Once he determined its direction and amount of motion, he knew he had found the long-sought Planet X.

"I'll never forget that night," he recalled in 1990. "The evening was cloudy, and there was no chance of examining the planet with one of the larger telescopes, so after having my dinner in Flagstaff, I went to the Orpheum Theater and saw Gary Cooper in The Virginian."

Slipher wanted to study the planet for a while before announcing the discovery, so the staff was sworn to secrecy. Tombaugh didn't even tell his parents, who learned about the discovery when a reporter called after the announcement to get their reaction.
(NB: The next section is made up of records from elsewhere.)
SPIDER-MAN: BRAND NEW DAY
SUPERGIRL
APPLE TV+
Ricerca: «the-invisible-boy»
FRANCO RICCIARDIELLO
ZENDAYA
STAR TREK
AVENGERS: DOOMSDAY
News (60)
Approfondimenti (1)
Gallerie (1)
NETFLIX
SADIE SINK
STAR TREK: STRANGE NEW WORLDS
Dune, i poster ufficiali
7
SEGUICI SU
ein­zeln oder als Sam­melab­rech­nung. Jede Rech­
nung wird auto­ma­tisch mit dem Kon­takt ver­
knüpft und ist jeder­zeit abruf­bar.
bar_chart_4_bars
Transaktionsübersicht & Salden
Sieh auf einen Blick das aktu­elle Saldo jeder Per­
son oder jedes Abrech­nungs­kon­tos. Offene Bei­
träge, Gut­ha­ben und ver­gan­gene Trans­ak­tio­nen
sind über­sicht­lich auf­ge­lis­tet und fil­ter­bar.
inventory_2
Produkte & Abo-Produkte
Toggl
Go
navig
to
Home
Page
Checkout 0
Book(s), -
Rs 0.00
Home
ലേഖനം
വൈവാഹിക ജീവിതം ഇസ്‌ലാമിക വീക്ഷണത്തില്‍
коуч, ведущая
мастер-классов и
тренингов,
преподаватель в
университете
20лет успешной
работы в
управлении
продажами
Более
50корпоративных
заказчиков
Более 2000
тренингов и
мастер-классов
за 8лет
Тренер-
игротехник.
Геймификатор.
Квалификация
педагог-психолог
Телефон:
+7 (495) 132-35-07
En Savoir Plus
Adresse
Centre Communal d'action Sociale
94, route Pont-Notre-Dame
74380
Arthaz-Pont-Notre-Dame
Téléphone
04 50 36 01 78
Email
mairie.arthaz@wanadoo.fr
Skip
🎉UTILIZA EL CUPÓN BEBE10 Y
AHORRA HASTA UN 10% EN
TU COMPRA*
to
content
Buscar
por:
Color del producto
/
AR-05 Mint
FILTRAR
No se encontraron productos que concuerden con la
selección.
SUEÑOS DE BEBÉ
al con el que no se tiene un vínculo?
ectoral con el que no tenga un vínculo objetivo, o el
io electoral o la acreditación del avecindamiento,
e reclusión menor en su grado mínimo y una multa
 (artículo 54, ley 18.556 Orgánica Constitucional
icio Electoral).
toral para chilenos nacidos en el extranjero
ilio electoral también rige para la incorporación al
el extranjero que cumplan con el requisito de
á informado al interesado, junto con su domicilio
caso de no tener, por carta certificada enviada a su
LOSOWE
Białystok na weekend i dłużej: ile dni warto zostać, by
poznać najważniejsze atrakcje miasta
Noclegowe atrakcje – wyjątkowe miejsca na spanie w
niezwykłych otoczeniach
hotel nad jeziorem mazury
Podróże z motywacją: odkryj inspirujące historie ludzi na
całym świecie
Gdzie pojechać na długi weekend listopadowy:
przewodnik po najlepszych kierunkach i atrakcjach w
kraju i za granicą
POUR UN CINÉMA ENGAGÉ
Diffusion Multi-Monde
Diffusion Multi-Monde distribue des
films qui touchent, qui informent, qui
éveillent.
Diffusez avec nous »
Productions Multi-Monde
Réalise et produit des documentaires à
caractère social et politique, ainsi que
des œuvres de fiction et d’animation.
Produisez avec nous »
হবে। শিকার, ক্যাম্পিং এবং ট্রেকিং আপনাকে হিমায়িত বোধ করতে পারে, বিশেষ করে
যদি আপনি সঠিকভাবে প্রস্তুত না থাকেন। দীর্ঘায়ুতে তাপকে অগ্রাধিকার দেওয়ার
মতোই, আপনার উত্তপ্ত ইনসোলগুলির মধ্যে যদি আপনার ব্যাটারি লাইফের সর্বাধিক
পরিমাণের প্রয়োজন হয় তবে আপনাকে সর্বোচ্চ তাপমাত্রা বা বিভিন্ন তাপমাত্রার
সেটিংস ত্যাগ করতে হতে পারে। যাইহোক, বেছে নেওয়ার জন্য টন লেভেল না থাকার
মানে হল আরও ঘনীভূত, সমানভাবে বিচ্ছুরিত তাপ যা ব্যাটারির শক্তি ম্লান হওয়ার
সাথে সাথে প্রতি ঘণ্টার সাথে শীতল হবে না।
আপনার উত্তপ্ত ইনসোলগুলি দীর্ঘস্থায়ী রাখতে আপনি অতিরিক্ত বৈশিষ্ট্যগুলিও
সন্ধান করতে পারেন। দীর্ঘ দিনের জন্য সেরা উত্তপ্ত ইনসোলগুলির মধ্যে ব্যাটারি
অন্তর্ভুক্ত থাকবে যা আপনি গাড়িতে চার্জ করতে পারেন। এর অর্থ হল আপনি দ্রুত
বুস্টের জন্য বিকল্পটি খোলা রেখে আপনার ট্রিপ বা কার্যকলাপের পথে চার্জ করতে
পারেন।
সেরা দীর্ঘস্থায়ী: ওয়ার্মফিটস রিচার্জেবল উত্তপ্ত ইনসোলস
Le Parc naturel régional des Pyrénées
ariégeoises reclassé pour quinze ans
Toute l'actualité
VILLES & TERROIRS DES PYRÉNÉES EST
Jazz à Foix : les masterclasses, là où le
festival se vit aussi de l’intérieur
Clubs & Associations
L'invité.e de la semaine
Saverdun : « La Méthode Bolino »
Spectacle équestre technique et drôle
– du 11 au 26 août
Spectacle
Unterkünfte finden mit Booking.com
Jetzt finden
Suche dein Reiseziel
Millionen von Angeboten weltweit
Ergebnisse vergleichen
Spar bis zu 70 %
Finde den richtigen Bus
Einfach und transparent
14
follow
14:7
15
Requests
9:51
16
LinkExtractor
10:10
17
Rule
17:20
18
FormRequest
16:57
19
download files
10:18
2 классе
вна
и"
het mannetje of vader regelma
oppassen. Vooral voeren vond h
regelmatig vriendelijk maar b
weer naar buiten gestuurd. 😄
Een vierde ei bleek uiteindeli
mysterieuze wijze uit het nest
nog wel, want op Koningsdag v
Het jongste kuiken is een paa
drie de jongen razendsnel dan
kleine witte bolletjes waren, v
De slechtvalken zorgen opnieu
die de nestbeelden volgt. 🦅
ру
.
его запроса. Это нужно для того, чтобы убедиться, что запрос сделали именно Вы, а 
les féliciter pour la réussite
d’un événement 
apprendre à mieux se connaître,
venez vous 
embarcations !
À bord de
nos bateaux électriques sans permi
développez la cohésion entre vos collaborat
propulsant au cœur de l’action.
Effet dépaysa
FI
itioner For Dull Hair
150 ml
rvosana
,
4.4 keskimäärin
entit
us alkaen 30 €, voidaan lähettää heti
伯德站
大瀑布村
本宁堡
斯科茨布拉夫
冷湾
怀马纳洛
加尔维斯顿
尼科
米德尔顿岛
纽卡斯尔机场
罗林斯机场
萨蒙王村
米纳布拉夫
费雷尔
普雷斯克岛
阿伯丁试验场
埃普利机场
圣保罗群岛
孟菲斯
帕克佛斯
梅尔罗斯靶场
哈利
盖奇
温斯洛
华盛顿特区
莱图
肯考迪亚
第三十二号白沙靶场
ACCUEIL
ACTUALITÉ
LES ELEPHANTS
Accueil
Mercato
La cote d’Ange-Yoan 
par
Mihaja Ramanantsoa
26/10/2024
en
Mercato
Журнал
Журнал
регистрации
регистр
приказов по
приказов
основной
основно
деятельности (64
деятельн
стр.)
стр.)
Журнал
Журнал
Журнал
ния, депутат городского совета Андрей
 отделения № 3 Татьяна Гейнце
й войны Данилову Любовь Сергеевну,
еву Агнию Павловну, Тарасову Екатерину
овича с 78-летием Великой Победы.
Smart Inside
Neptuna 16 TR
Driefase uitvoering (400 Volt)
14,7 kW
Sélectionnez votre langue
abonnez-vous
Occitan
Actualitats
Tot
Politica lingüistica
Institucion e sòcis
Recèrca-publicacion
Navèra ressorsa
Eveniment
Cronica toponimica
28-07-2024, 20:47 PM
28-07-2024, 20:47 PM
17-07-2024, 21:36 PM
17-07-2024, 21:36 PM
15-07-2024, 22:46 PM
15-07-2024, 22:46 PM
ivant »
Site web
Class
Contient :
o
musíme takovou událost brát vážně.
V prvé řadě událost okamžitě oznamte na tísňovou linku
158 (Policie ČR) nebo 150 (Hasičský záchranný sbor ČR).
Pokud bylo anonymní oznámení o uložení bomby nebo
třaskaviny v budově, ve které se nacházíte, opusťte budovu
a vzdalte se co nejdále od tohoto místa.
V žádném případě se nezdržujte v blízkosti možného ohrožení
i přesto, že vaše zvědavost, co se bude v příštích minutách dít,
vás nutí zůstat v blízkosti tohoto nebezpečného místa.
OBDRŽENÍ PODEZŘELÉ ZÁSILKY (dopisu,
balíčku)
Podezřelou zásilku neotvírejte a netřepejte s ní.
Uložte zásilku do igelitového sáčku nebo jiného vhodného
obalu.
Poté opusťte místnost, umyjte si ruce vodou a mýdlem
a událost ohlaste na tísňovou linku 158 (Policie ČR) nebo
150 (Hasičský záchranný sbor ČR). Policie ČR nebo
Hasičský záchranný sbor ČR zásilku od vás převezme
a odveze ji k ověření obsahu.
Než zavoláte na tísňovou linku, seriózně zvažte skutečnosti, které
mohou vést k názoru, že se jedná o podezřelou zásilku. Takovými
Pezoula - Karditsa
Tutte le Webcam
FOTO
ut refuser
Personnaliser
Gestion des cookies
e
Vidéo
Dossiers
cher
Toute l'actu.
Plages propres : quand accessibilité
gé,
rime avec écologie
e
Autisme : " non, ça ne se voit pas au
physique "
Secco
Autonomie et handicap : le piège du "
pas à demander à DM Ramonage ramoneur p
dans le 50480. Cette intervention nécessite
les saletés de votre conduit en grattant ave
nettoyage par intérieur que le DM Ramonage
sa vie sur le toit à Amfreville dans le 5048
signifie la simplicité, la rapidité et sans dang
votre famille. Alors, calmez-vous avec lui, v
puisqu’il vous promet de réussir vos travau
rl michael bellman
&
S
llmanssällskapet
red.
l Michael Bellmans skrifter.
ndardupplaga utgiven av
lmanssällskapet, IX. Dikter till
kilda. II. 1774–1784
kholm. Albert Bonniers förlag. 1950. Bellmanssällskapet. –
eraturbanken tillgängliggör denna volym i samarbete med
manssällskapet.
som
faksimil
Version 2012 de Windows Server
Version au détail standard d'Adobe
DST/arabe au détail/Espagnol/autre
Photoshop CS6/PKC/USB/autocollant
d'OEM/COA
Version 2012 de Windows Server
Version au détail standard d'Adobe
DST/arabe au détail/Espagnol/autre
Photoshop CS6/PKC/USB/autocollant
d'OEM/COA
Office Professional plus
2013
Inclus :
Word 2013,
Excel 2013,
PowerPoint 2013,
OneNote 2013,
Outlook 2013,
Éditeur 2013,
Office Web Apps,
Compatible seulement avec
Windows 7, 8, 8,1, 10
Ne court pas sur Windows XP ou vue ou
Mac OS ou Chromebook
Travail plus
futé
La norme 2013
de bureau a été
Slipher revealed the discovery on March 13, 1930, on what would have been Percival Lowell's 75th birthday. Coincidentally, it was also the 149th anniversary of Wilhelm Herschel's discovery of the planet Uranus in 1781.

Later discoveries

The Associated Press voted the discovery one of the top news stories of 1930. Once the initial excitement of Pluto's discovery died down, Tombaugh went back to his survey. By 1943 he had photographed and examined nearly three-fourths of the sky. Although he didn't find any other planets, he discovered a remarkable assortment of astronomical objects: a globular cluster, six star clusters, about 1,800 variable stars, two comets, 700 asteroids, nearly 30,000 galaxies and the first known supercluster of galaxies.

In 1955, Tombaugh joined the faculty of New Mexico State University in Las Cruces. Long after his retirement in 1973, he remained active in the astronomical world. When he wasn't giving guest lectures, he often could be found in his backyard, still observing the heavens with the 9-inch reflector he made as a young man back in Kansas.

The Smithsonian wanted the reflector for its collection, but Tombaugh turned the Smithsonian down because, well into his 80s, he still was using it.

In 1978, astronomers discovered that Pluto had a moon, which they dubbed Charon. By observing Charon's motion, they finally could determine Pluto's size. It turned out to be much smaller than previously estimated - only 1,420 miles in diameter, about two-thirds the size of Earth's own moon.

Given its size, some astronomers wondered if it should be regarded as a planet. Tombaugh, who died in 1997, had always regarded that debate as nonsense. In 2006, the International Astronomical Union ruled that Pluto should be considered a dwarf planet.